RECORDS SHOWN:
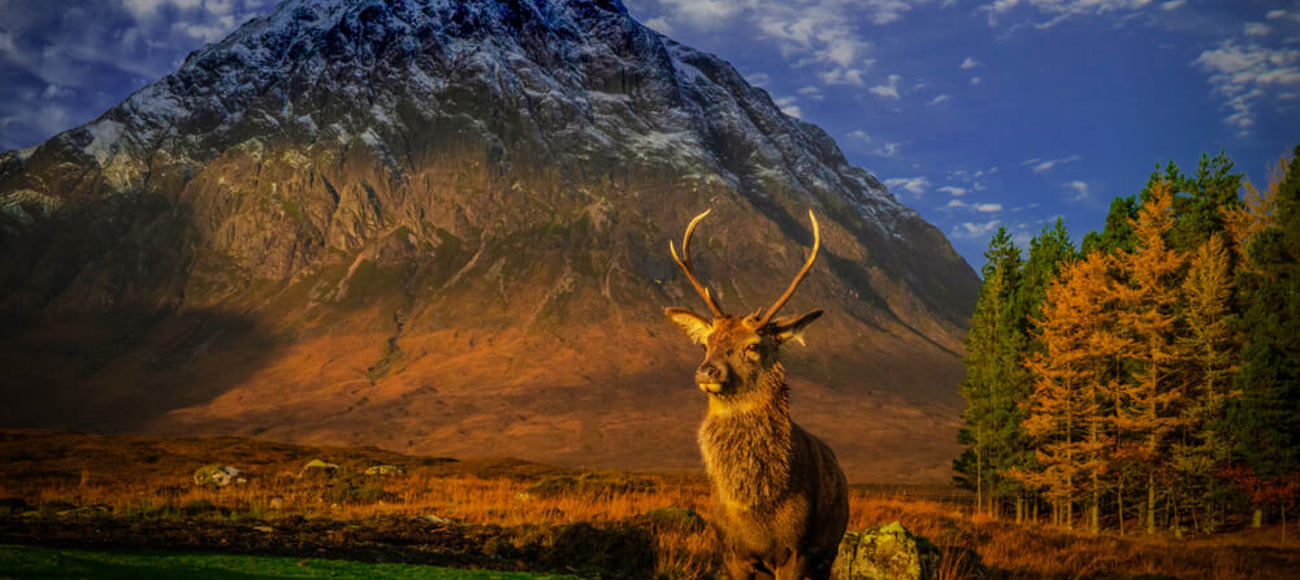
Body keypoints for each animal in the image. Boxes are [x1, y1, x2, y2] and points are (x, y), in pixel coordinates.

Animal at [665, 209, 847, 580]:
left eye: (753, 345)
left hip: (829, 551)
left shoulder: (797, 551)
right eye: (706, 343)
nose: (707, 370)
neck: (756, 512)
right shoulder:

THE TASK:
The response should consist only of the lines running from the one that contains "left hip: (829, 551)" through the end of the material, repeated exactly.

ANSWER BELOW:
left hip: (829, 551)
left shoulder: (797, 551)
right eye: (706, 343)
nose: (707, 370)
neck: (756, 512)
right shoulder:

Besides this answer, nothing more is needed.